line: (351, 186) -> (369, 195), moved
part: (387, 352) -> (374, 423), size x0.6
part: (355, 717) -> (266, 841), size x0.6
---
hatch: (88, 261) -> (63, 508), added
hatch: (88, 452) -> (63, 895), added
...
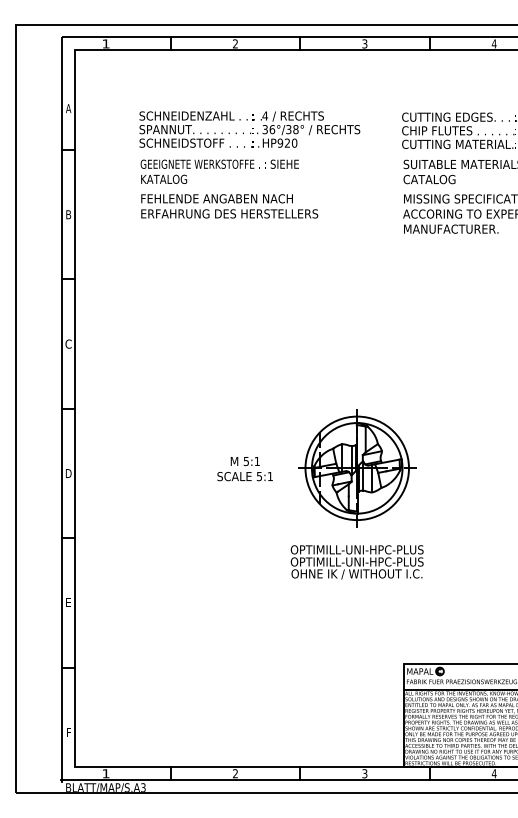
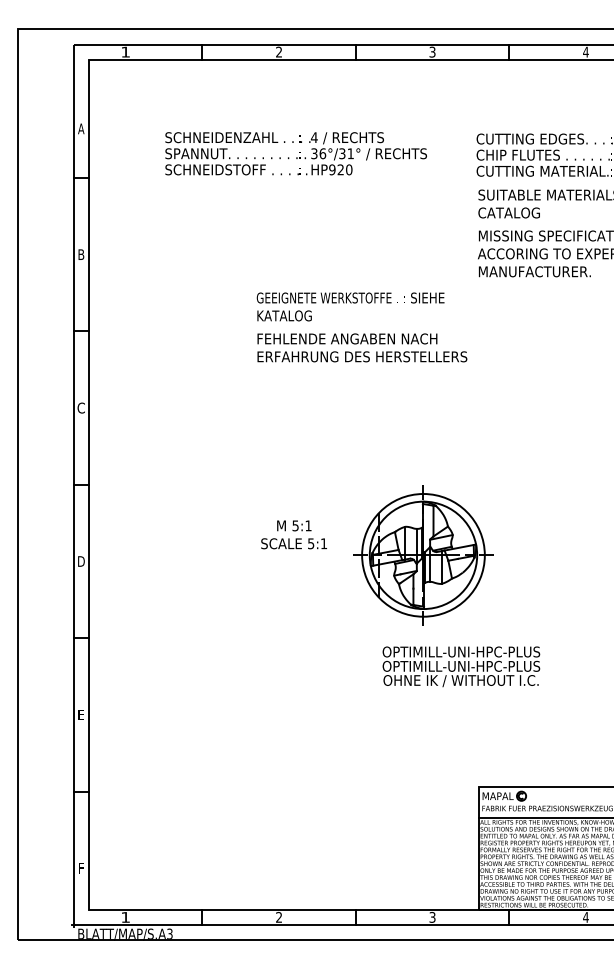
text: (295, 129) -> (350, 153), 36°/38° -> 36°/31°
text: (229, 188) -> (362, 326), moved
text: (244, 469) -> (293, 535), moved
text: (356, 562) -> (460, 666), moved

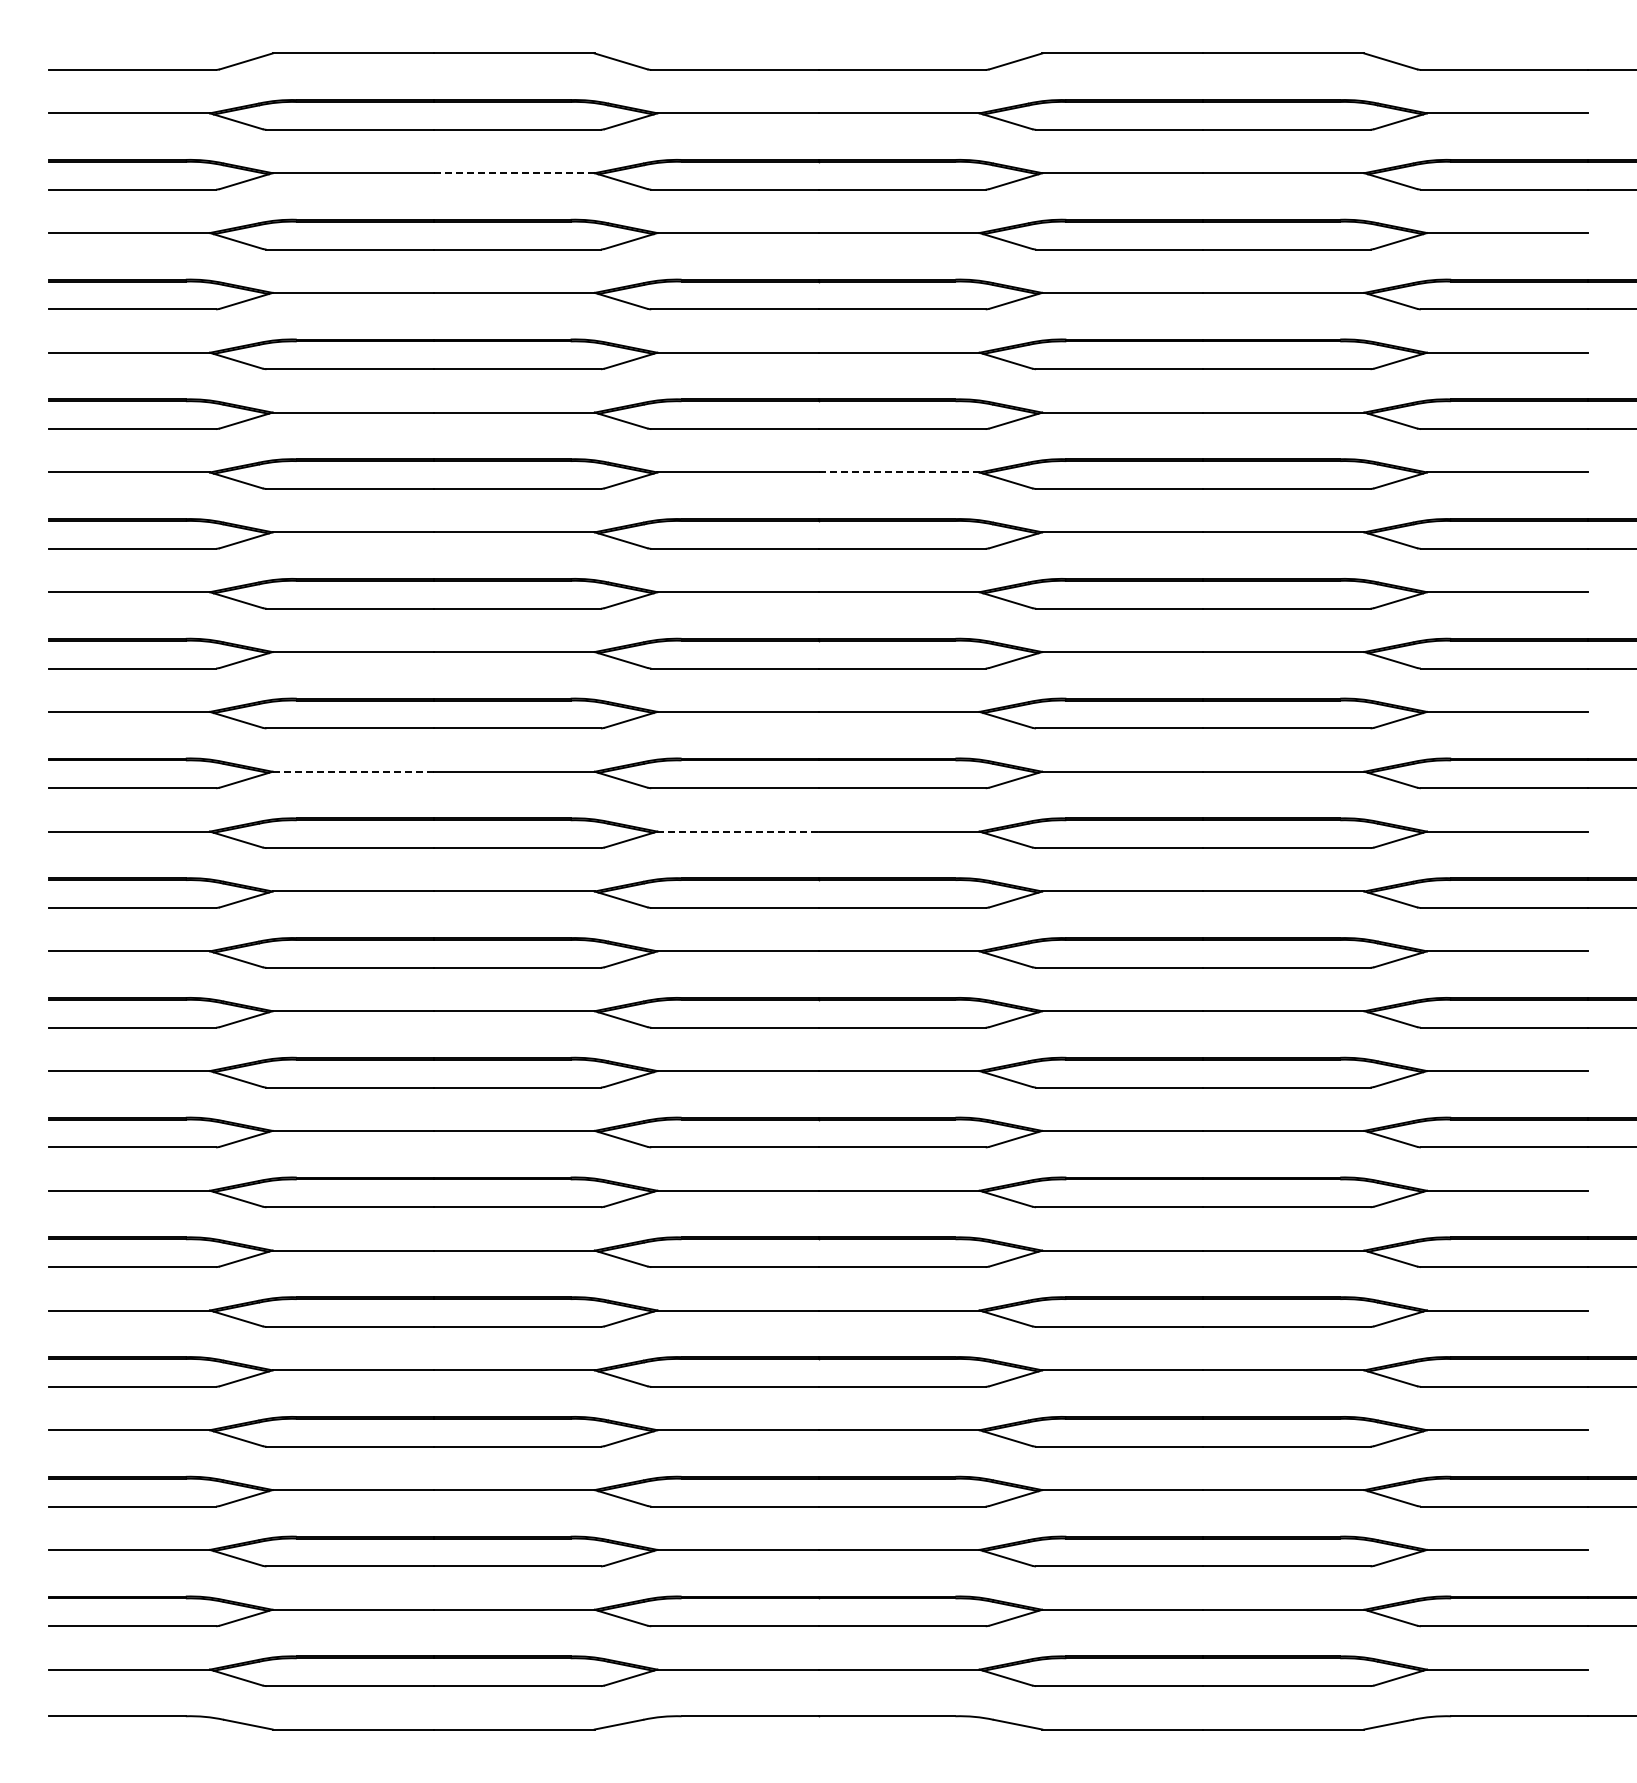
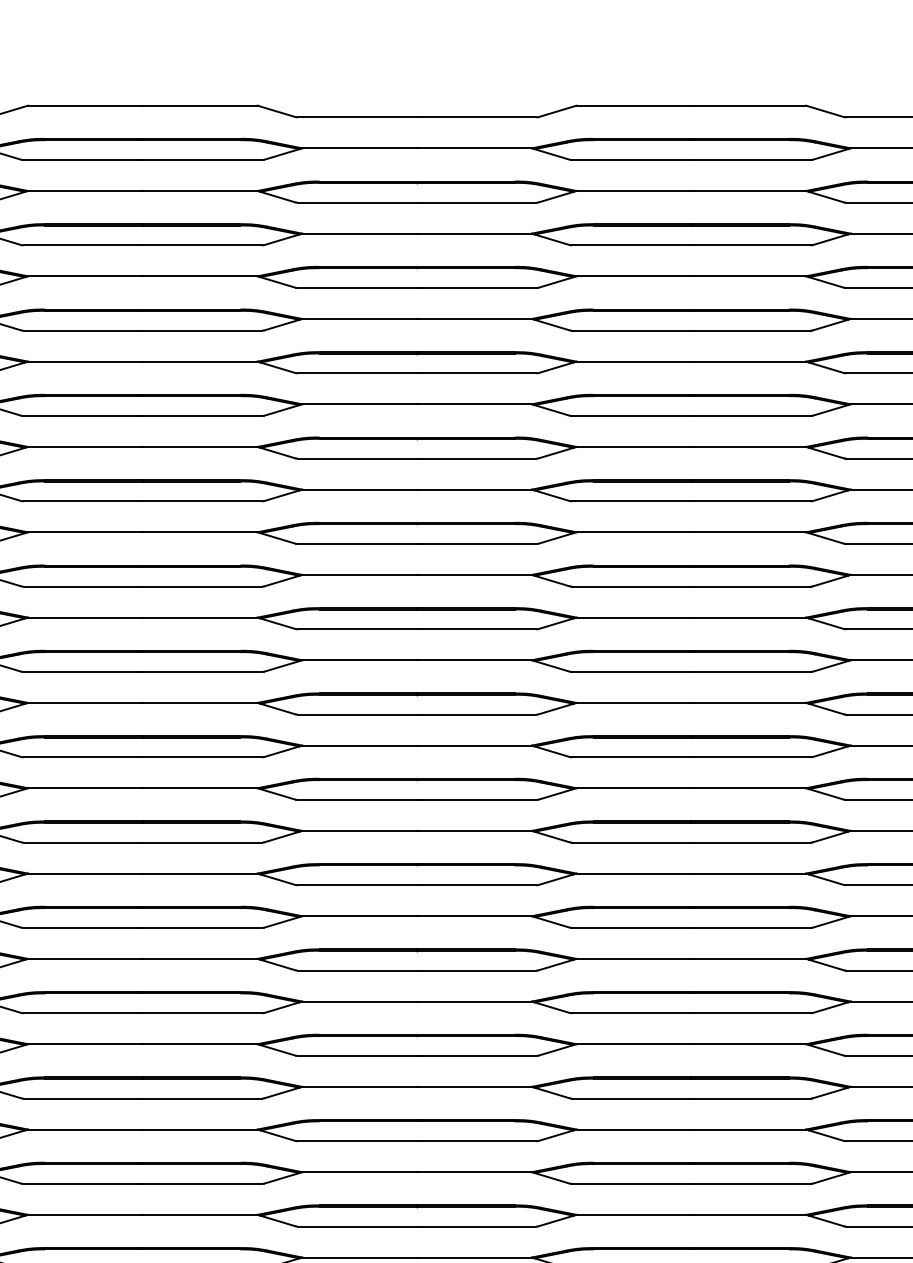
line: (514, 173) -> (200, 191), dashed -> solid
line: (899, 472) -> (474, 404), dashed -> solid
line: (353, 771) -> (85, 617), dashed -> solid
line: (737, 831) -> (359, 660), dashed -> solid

> What the task requires:
Within the listing above, give again exactly every line from the line with "line: (514, 173)" through the line with "line: (737, 831)", both included, and no other line.

> Response for this exercise:
line: (514, 173) -> (200, 191), dashed -> solid
line: (899, 472) -> (474, 404), dashed -> solid
line: (353, 771) -> (85, 617), dashed -> solid
line: (737, 831) -> (359, 660), dashed -> solid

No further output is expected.